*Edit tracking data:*

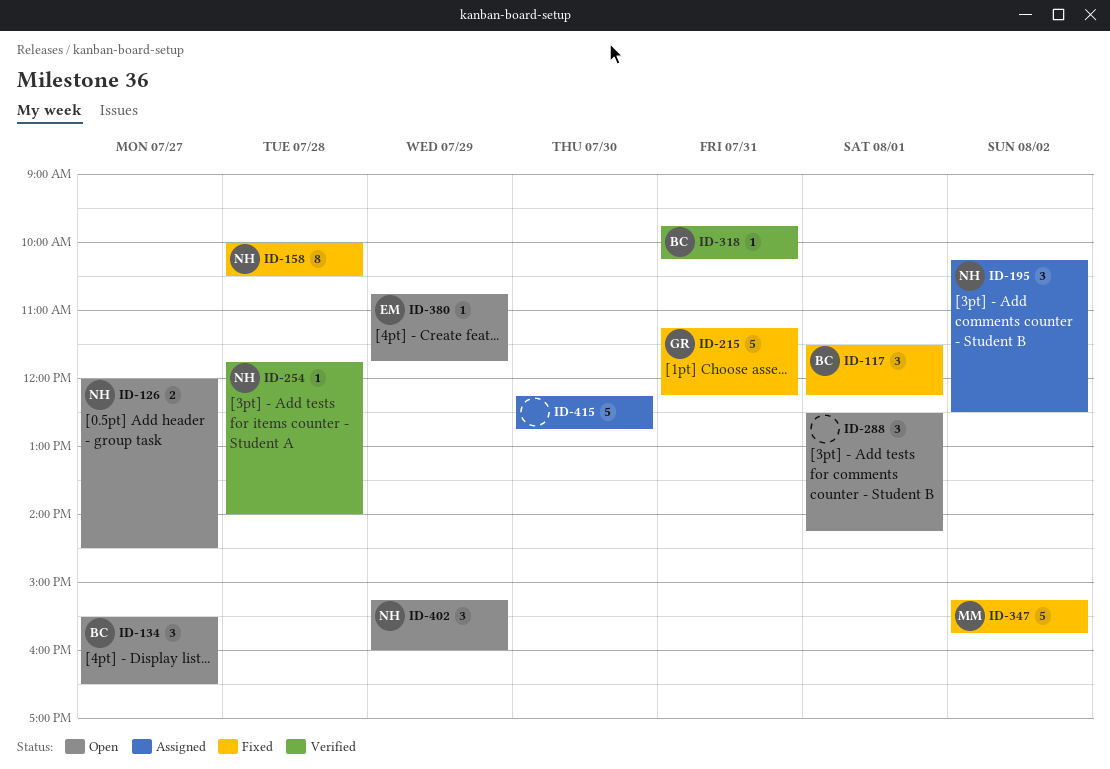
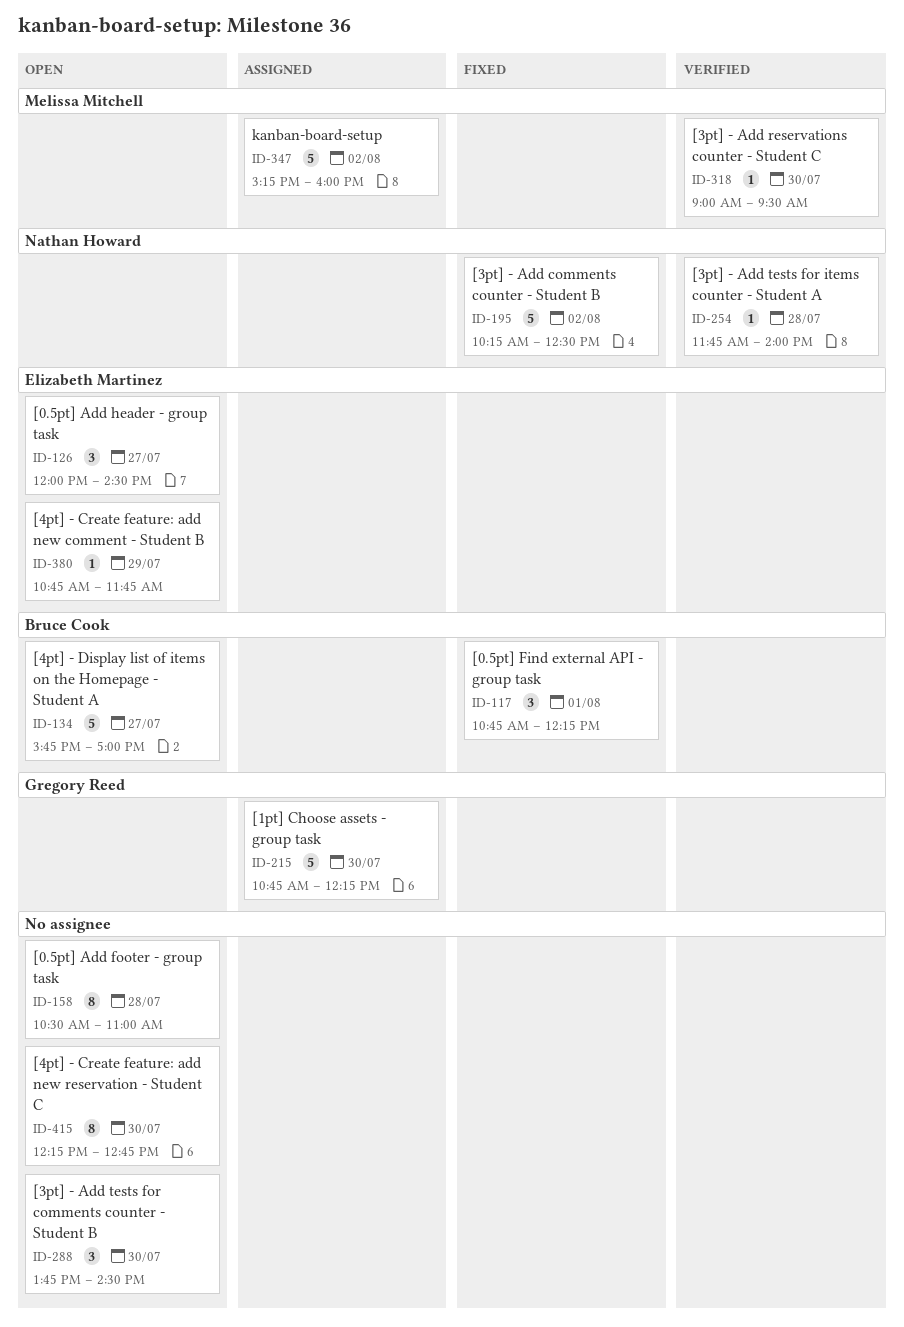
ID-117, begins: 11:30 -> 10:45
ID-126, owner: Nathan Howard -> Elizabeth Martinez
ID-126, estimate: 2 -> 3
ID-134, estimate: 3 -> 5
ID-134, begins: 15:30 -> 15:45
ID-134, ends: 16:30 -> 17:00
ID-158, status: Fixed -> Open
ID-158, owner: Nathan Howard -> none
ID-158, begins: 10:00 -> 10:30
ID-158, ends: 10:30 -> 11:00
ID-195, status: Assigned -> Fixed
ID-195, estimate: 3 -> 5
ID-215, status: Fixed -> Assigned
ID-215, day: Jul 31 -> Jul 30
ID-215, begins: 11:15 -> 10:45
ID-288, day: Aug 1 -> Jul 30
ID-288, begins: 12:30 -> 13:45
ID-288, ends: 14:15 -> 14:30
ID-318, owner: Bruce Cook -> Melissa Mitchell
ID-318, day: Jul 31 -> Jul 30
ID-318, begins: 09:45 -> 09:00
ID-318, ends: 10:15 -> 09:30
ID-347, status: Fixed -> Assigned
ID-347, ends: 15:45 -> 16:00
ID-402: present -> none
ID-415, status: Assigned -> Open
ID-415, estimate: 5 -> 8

*DESCRIPTION OF THE TASK:* Starting from the data above, filter for lines with "estimate" and copy each one.

*SOLUTION:*
ID-126, estimate: 2 -> 3
ID-134, estimate: 3 -> 5
ID-195, estimate: 3 -> 5
ID-415, estimate: 5 -> 8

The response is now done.